Is Autopilot Lazy or Loyal?
A New Year's Experiment in Awareness
This week, I’ve been spending time with a perhaps common post-New Year’s question:
- Why can't I just make a positive habit change, like getting up earlier?
- Why can't I "Just Do It" like the Nike commercial says?
As I prepare for a new round of mindfulness gatherings focused on habit change, I’ve been revisiting the work of Hugh Byrne (with appreciation, too, for James Clear and Atomic Habits). To help answer my question above, one additional query Hugh’s work prompted for me is:
What if the habits we want to change are not personal failures but strategies to protect something meaningful?
Take this current experiment. I have a clear, attractive intention: go to bed earlier so I can wake up earlier. Early mornings give me access to meditation, prayer, reflection, creativity — all things I value deeply. Sounds like a no-brainer, right?
Except… my brain is very involved.
What I’ve noticed is that my existing 8–11 pm routine isn’t random or lazy. It’s familiar. It’s relational. It involves my partner, my pet, the rhythms we’ve established together. My nervous system knows this time. It’s safe here.

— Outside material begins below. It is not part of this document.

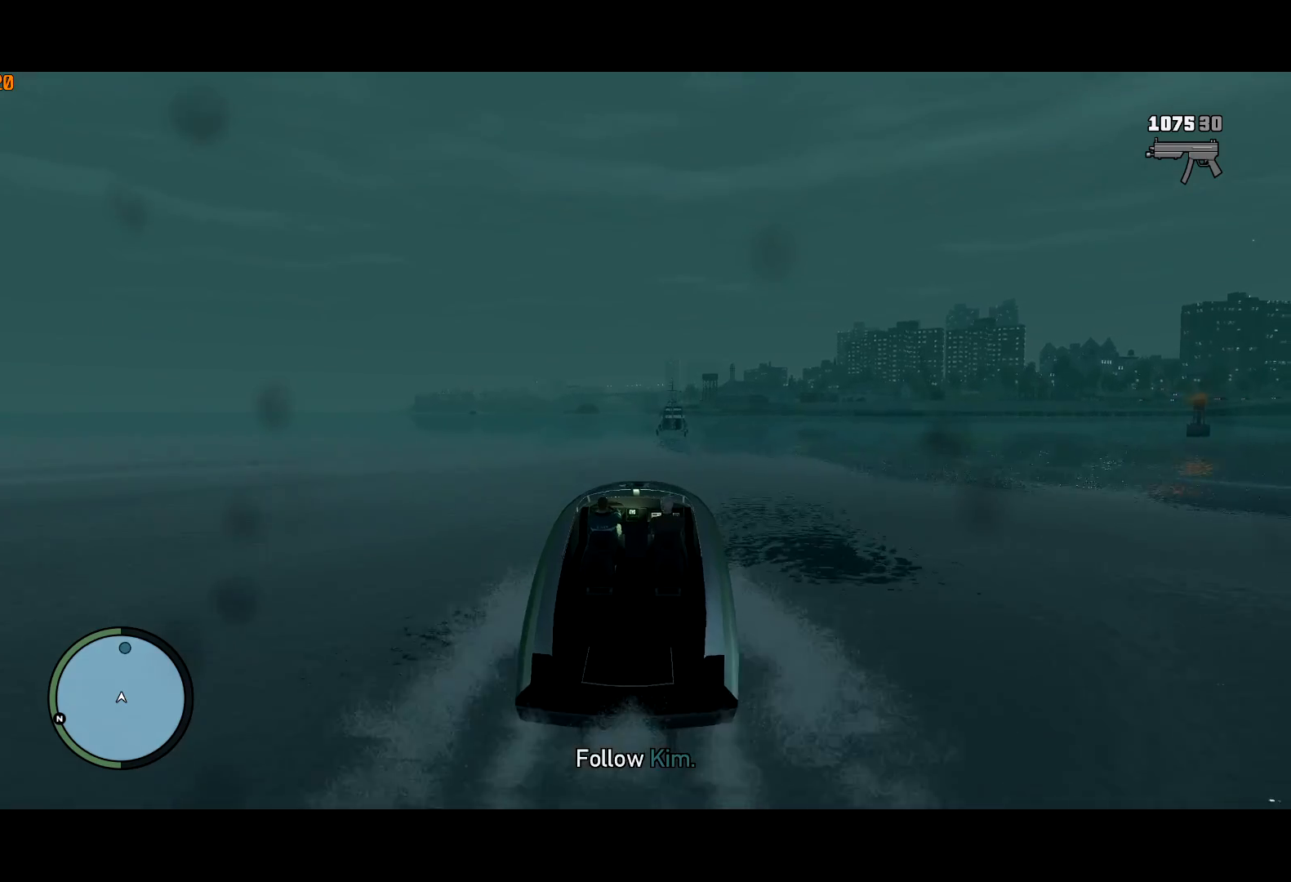
{"keys": ["ctrl", "w"], "mouse": [], "events": []}
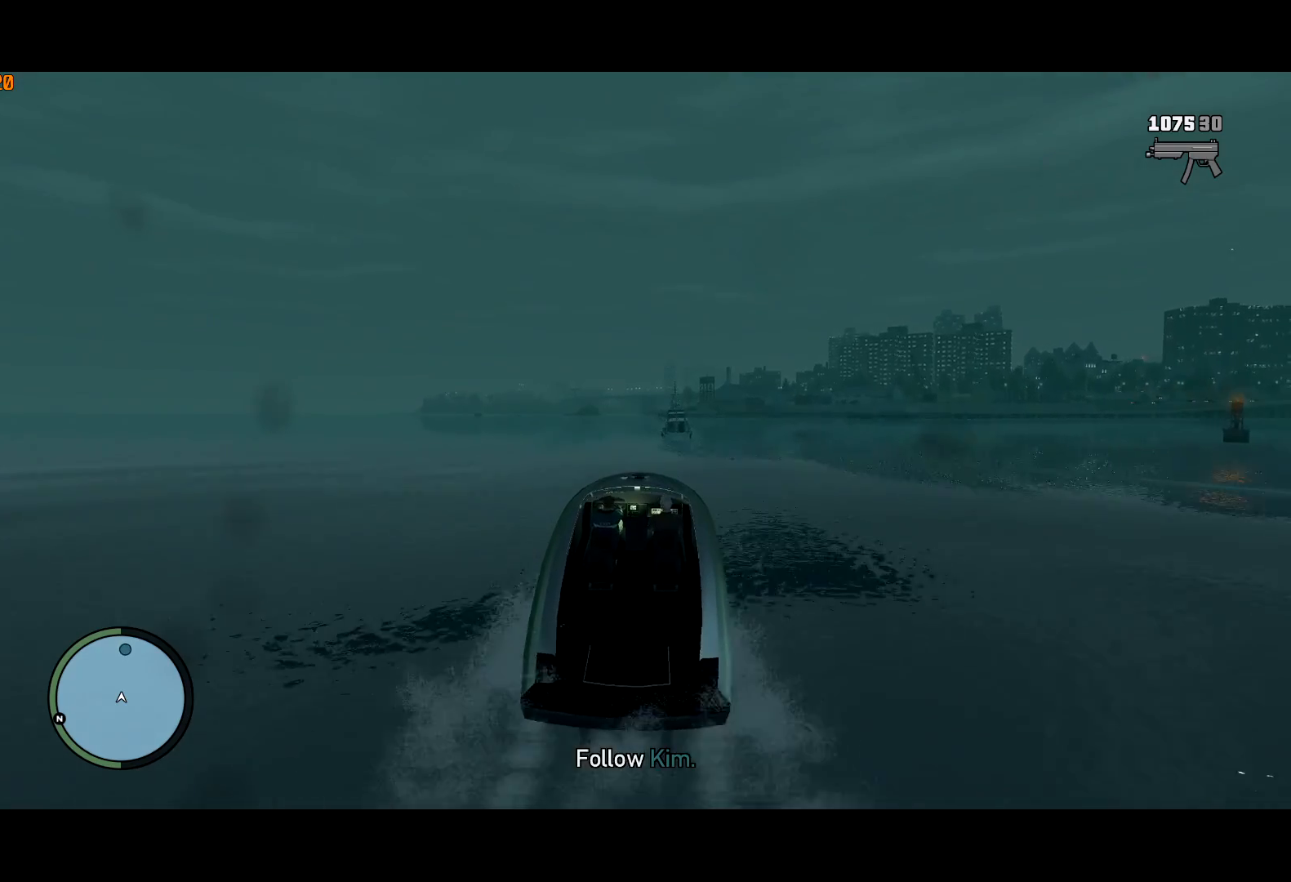
{"keys": ["ctrl", "w"], "mouse": [], "events": [[150, "q", "down"], [300, "q", "up"], [383, "q", "down"], [483, "q", "up"]]}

So while my idea of waking up at 6 am feels compelling, the reality of what it would take — shifting not just a bedtime, but an ecosystem — is more complex.
And here’s the interesting part: my current habit isn’t unhealthy or harmful. It’s what Hugh Byrne might call unhelpful or unwanted. A quiet whisper, not a scream. Which, ironically, makes it harder to change.
So instead of judging myself for not just doing it, I’m practicing awareness:
- Noticing what I don’t want to lose.
- Noticing what I do want to gain.
- Noticing how wired we are to choose what helps us now over what might help us later.
For now, the next phase of my experiment is modest (atomic?): a 5–15 minute shift, approached with curiosity rather than force. We’ll see where it goes.
Because perhaps real change doesn’t start with fixing but rather facing ourselves — seeing the whole picture to preserve what’s important while adopting what’s inspiring.